Studio album by Tiziano Ferro
- Released: 28 November 2011
- Genre: Pop; neo soul;
- Length: 52:23
- Language: Italian; Spanish;
- Label: EMI; Capitol;
- Producer: Michele Canova

Tiziano Ferro chronology
| Alla mia età (2008) | L'amore è una cosa semplice (2011) | TZN – The Best of Tiziano Ferro (2014) |

Singles from L'amore è una cosa semplice
- "La differenza tra me e te" Released: 14 October 2011; "L'ultima notte al mondo" Released: 6 January 2012; "Hai delle isole negli occhi" Released: 30 March 2012; "Per dirti ciao!" Released: 22 June 2012; "Troppo buono" Released: 21 September 2012; "L'amore è una cosa semplice" Released: 30 November 2012; "La fine" Released: 1 February 2013;

= L'amore è una cosa semplice =

2011 Tiziano Ferro album

L'amore è una cosa semplice (/it/; ) is the fifth studio album by Italian singer-songwriter Tiziano Ferro. The album was released in Europe on 28 November 2011, and it was preceded by the single "La differenza tra me e te", released on 14 October 2011. L'amore è una cosa semplice was the best-selling album in Italy in 2012.

The album includes a song entirely written by Irene Grandi, a cover of the single "La fine" by Italian rapper Nesli, and a duet with American R&B singer John Legend.

The Spanish-language version of the album, titled El amor es una cosa simple, was released in March 2012. It includes songs adapted by Mexican songwriter Mónica Velez and Spanish singer Pablo Alborán.

Information shown>
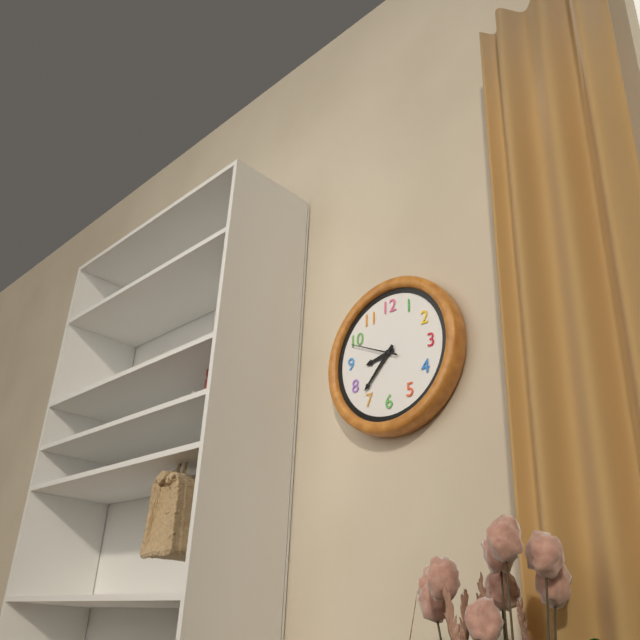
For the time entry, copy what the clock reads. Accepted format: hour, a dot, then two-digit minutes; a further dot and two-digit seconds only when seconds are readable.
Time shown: 8.37.49
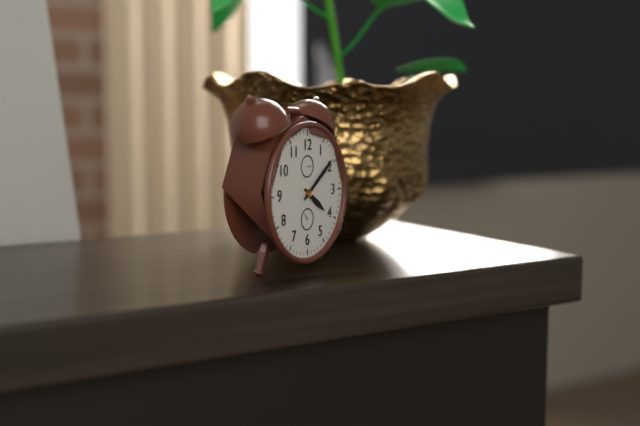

Actions to take>
A. What does the album text say about each of these?
(i) Who produced the album?
(ii) Which American R&B singer performs a duet on it?
(iii) What is the title of the Spanish-language version?
B. Can you extract the passage of the album text starting with "L'amore è una cosa semplice (/it/;" and going on through "singer Pablo Alborán."?
Draw solely on the album text.

Solutions to the problems>
A.
(i) Michele Canova
(ii) John Legend
(iii) El amor es una cosa simple

B.
L'amore è una cosa semplice (/it/; ) is the fifth studio album by Italian singer-songwriter Tiziano Ferro. The album was released in Europe on 28 November 2011, and it was preceded by the single "La differenza tra me e te", released on 14 October 2011. L'amore è una cosa semplice was the best-selling album in Italy in 2012.

The album includes a song entirely written by Irene Grandi, a cover of the single "La fine" by Italian rapper Nesli, and a duet with American R&B singer John Legend.

The Spanish-language version of the album, titled El amor es una cosa simple, was released in March 2012. It includes songs adapted by Mexican songwriter Mónica Velez and Spanish singer Pablo Alborán.